This course was updated on 10/03/12. Updated movies cover the features added through version 3.3, including Retina display support, iCloud photo sharing, streamlined integration with iPhoto, and much more.
We have two options once we've created our web gallery for output. We can either just export the web pages and upload them to our own site, via FTP or whatever method we use, sort of the manual approach, or we can publish to a MobileMe gallery, if we have the MobileMe service. I'm going to show you Export Web Pages right now, and then in the next movie, we'll show you Publish to MobileMe. So, we're going to do it the old-fashioned way here. So, once you have your web gallery set up the way that you want, you basically just click Export Web Pages, and you get this little dialog box.
First, you have to determine where they're going to go. And we'll go ahead and put this gallery in the Exercise Files folder. It will be called Outdoor Web Page. Then you have just a few basic decisions to make in terms of the quality of the images. Pretty self-explanatory! You can go JPEG - High, Best, Medium Quality. I usually go High Quality on these. There's not that much size difference. Then on the Detail pages, same sort of decision, and we're going to go High Quality on those too, up to you. You can do that.

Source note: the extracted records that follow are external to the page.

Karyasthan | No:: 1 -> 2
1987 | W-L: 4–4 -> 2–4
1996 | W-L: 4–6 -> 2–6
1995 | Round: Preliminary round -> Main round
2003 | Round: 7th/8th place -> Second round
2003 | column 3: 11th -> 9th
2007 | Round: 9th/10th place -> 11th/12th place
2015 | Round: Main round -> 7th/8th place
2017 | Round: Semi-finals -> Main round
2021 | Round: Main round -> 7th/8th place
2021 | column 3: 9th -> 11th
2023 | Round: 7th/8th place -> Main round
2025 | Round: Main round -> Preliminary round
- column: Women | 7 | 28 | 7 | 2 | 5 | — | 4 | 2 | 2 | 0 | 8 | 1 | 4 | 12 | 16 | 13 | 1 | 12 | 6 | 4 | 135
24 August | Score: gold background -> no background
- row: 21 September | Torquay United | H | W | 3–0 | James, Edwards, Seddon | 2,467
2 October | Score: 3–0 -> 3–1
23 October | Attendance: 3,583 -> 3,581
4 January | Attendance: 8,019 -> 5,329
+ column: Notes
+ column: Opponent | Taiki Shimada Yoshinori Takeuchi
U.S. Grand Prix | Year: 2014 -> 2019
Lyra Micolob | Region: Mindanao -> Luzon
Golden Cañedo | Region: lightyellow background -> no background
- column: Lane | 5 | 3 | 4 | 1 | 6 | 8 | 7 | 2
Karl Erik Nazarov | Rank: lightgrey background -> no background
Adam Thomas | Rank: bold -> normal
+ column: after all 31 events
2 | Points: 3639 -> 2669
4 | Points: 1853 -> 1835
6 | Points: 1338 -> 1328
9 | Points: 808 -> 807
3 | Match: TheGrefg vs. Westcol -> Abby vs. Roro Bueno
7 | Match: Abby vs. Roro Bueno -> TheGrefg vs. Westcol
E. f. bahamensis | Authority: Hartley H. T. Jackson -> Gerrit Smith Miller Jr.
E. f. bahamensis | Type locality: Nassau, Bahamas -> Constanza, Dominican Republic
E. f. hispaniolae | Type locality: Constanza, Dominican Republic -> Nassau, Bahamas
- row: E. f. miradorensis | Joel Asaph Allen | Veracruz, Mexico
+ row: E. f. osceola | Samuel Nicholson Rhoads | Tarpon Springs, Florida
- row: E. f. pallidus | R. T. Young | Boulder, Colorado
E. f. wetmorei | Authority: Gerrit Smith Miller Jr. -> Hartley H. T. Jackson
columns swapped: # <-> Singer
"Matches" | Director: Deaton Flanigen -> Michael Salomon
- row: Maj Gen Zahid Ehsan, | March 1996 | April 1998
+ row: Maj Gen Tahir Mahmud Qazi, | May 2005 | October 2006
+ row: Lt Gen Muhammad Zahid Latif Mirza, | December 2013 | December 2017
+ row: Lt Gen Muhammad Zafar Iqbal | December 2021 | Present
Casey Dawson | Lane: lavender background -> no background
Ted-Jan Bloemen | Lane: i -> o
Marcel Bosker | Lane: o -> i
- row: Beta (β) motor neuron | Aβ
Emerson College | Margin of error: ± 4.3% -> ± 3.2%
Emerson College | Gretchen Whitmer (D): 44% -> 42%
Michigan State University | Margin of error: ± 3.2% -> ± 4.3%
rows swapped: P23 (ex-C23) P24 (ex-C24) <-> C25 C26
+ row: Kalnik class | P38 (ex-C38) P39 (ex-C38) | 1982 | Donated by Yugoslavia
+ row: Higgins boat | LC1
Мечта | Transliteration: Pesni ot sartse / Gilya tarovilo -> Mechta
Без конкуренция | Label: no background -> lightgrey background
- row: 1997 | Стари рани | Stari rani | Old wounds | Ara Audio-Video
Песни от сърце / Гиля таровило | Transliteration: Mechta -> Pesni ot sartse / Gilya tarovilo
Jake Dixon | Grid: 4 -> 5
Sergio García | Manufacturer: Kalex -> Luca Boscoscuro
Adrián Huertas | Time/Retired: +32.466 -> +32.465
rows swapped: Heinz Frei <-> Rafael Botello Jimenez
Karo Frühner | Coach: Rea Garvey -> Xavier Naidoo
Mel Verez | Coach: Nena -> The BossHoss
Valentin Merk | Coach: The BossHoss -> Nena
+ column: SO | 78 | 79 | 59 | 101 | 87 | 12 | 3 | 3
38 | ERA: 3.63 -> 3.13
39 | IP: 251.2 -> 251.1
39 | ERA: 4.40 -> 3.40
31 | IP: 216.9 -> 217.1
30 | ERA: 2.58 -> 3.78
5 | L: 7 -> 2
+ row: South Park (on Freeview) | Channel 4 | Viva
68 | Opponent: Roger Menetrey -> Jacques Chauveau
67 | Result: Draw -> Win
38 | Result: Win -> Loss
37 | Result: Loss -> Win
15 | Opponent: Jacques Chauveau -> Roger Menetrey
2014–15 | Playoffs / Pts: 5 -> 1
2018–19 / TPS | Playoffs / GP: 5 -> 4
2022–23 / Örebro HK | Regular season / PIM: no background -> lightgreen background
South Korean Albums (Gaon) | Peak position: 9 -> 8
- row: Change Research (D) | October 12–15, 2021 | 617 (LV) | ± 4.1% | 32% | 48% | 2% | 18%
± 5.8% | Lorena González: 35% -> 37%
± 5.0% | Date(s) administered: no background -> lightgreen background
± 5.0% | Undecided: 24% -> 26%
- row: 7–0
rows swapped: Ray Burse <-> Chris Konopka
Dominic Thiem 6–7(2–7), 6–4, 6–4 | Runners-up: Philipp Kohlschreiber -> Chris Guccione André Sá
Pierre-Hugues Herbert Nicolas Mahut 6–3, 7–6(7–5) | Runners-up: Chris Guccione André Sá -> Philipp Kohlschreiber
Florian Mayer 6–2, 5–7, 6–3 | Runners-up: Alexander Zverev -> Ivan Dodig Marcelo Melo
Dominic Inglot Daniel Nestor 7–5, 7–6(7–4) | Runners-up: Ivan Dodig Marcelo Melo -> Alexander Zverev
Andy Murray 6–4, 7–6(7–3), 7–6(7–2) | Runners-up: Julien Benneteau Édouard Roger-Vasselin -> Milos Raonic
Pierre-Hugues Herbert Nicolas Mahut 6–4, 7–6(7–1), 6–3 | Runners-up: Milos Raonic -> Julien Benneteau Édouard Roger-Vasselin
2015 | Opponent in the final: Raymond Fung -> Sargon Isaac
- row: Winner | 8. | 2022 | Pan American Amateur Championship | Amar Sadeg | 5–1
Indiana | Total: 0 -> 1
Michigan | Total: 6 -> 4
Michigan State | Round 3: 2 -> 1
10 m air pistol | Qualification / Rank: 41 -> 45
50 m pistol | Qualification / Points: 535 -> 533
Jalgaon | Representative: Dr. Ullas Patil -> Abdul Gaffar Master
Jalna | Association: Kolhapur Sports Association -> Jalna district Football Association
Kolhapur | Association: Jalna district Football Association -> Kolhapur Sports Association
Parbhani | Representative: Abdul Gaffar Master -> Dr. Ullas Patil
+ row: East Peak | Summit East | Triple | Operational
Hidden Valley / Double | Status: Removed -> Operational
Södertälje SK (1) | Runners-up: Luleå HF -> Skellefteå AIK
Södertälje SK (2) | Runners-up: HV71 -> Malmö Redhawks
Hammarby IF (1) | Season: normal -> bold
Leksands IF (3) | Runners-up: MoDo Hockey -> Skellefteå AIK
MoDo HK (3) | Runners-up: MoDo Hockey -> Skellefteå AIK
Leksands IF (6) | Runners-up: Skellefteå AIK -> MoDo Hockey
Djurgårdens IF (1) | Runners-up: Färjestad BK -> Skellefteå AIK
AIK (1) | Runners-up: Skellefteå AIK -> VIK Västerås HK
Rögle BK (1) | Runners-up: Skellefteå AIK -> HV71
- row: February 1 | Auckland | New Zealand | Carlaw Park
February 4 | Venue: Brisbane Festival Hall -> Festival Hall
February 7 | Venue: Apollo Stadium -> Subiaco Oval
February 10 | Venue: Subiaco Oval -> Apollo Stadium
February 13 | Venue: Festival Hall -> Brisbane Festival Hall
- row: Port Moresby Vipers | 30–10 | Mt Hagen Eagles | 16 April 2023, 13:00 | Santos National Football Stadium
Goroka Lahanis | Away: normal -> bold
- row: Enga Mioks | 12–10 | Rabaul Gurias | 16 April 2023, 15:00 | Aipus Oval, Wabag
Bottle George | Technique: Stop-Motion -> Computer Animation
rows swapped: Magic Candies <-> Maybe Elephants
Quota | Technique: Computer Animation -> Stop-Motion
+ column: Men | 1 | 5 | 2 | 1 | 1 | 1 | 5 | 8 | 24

You can even create your own specific settings, by going to the Edit menu. I always like to have the alert when I'm done, just because I might have wandered off mentally, and this will bring me back. So, now I'm going to click Export, and we're going to go off to the races. Aperture usually does this pretty quickly. Basically, it builds the HTML for you. It resizes the images, and it puts it altogether nice and neat in a folder. Then what you can do is you can take that folder, and you can put it on your own web site. Something that I used to do a lot more - I don't do quite as much now, but I used to take that whole structure, put it on Optical Disc like a CD.
And then you sort of have built-in navigation for that CD, so you can just tell people. All you have to do is double-click on the Index page, it launches your web browser, and then you can navigate in this very nice interface, instead of just rummaging through folders of images. It can be used in all sorts of different ways. I think the main thing to keep in mind is that you have a web page structure here that will go wherever you need it to. So, it has finished exporting, and I'm going to go ahead and reveal this in Finder, so we can take a look at the structures.
I'm just going to click on this. We're inside our Exercise Files here, where we're supposed to be. Here is our web page, and I can just double-click on this. You can see that Aperture has organized everything very nicely. Here is our Index page. If I double-clicked on that, here is our web page, just as promised, and those pictures look great on that black background. We want to see the detail, just like any normal web page. You click on it. You have Index Navigation that brings you back.
So, I'm going to go ahead and minimize this right now and bring us back to here. So, if you want to put this on a server or burn it on to a CD or something, then all we have to do is just take the entire folder and all the assets are in there and ready for you to use.